Barbarelli dio un paso hacia delante. Por primera vez había dejado de ser el arrogante dueño de la situación.
– Pero no puede ser.
– No me diga lo que puede ser y lo que no puede ser -le espetó la voz-. He dicho que no es la chica.
– Pero, pero… signore, es la chica que vino a buscar. No cabe la menor duda. ¡La fotografía era de ella! Es la fotografía que envió el senador.
– Es un estúpido, Barbarelli.
Barbarelli se volvió furioso sobre Peter.
– Así que es eso, una treta -dijo y, volviéndose a quien se ocultaba tras los biombos, añadió-: Ya sabremos quién es.
Rugió una orden y dos hombres aferraron a Peter por los brazos. Barbarelli lanzó un juramento y asestó un golpe violento sobre Peter.
– Conque me engañaste -rugió-. Ahora me dirás dónde está.
– No sé de qué habla -musitó Peter.
Barbarelli le asestó un golpe, como un martillazo, sobre un lado de la cabeza y las rodillas de Peter se doblaron.
– ¿Dónde está la chica, hijo de puta?
Karen se lanzó sobre él y le sujetó los brazos.

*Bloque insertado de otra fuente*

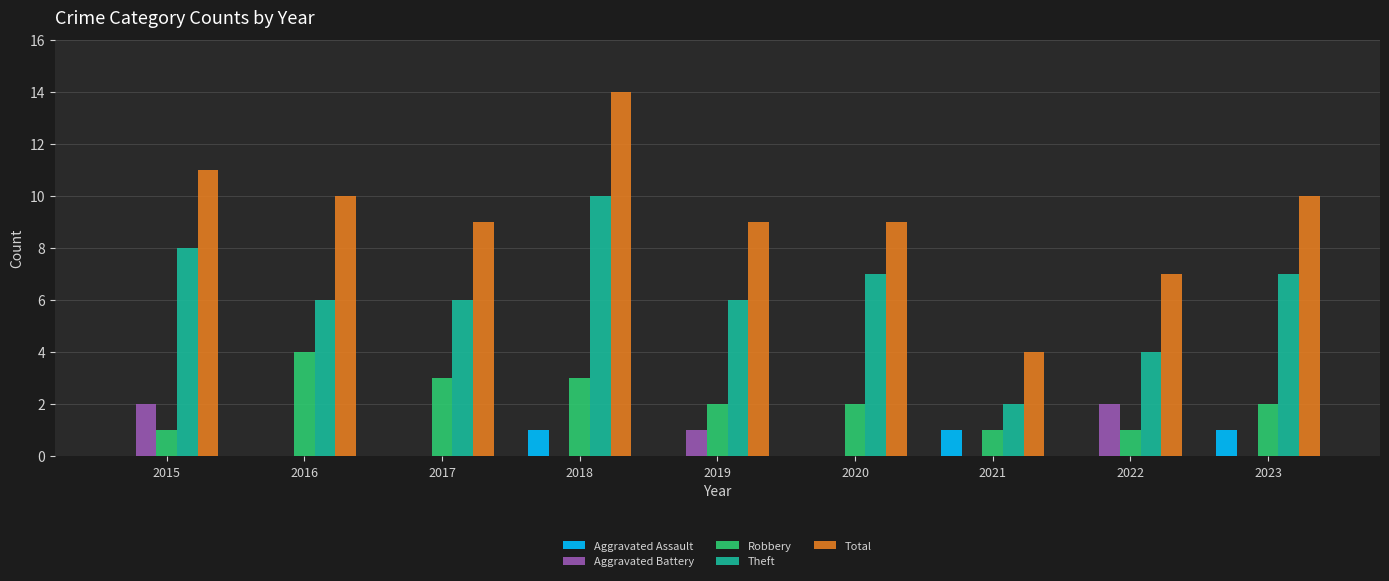

What is the difference between the Theft values at 2016 and 2022?

2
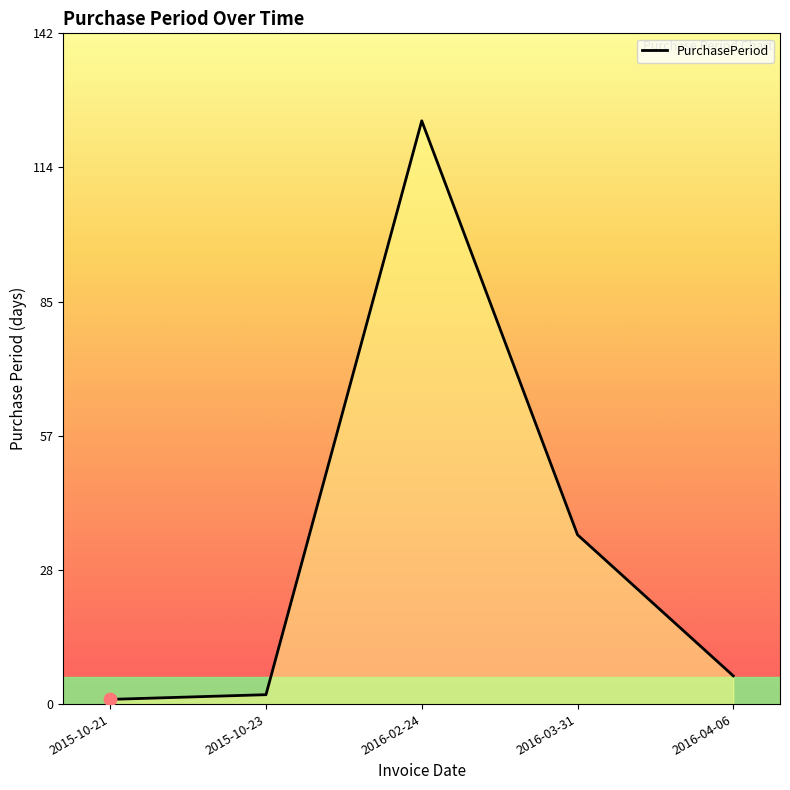

What is the ratio of the value at 2015-10-23 to the value at 2015-10-21?

2.0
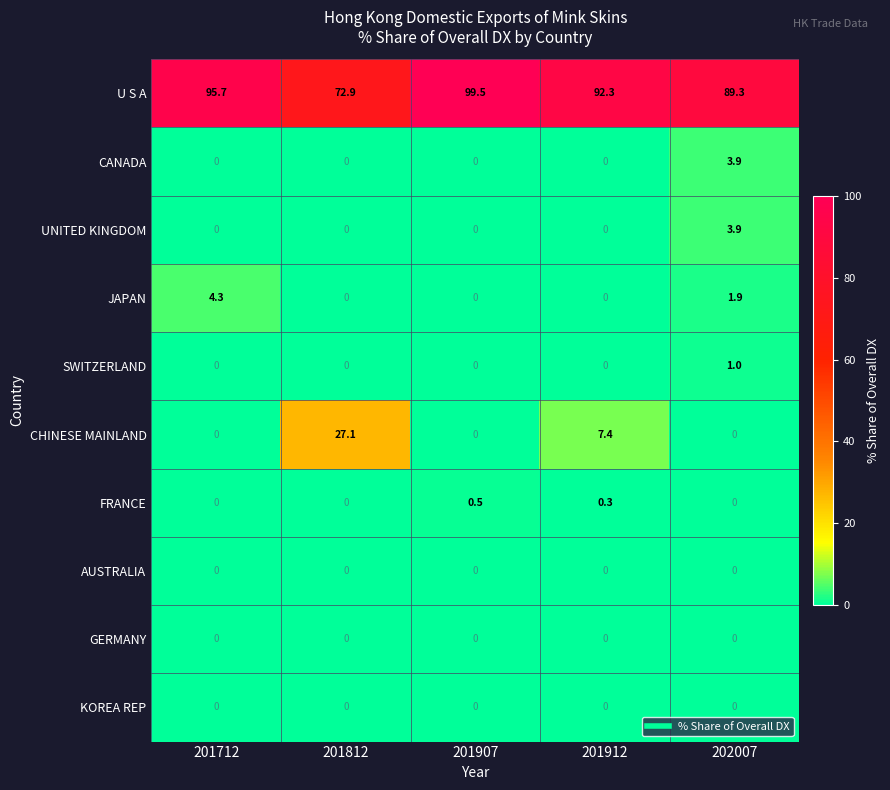

What is the sum of all U S A values?

449.7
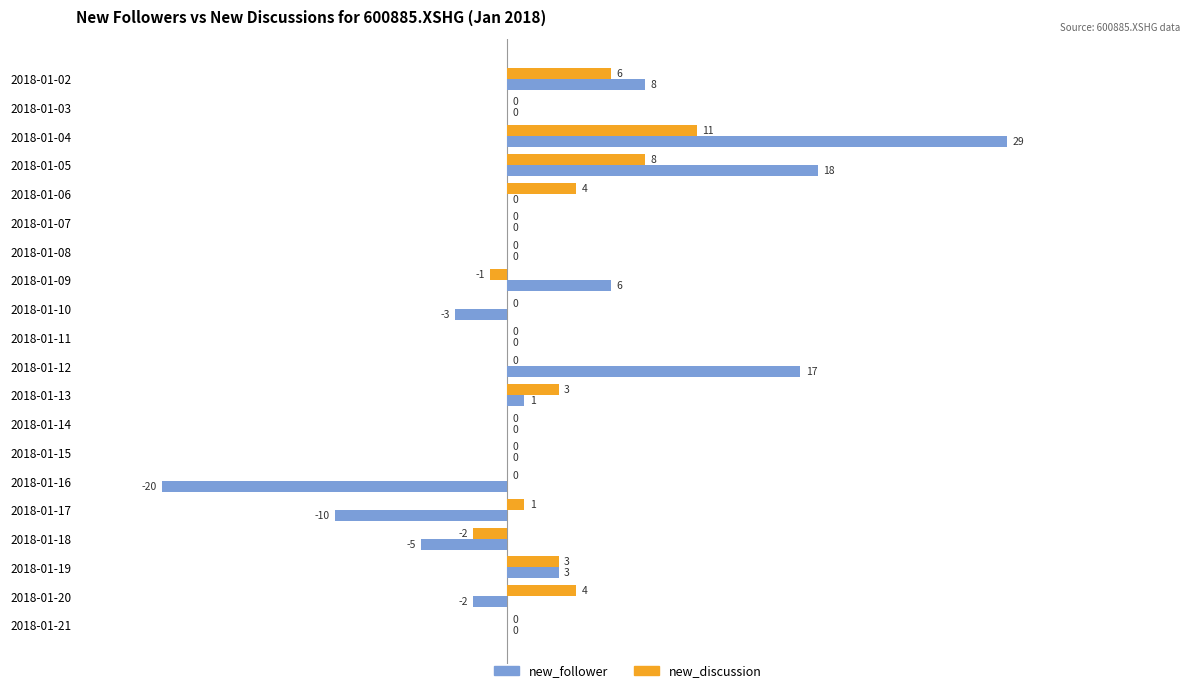

What is the greatest value displayed?

29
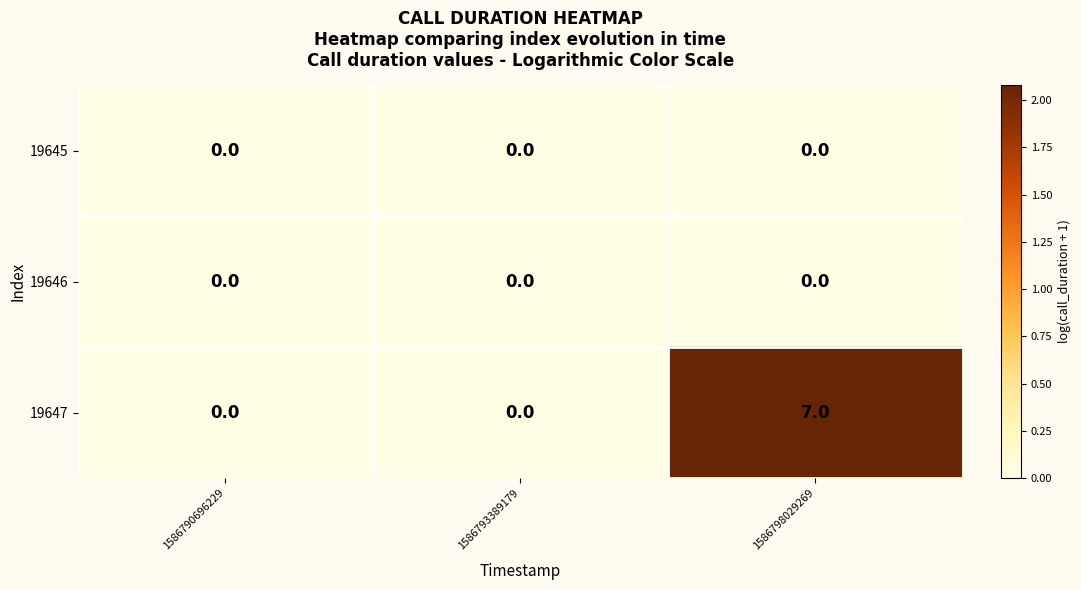

At which category is the sum across all series the highest?

1586798029269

– No, no -gritó-. No le pegue. No sabe nada.
Barbarelli la empujó y un hombre la sujetó. Barbarelli propinó dos salvajes golpes a Peter. Había concentrado en ellos todo su odio y su frustración.
– ¡Basta! -chilló Karen.
La cabeza de Peter pendía como la de un borracho.
– ¿Quién es? -gritó Barbarelli con creciente furia y descargó otro golpe sobre un lado de la cabeza de Peter.
El detective cayó de rodillas a pesar de los esfuerzos de los dos hombres por mantenerle en pie.
– ¿Quién es?
– No lo sé -dijo débilmente Peter, casi inconsciente.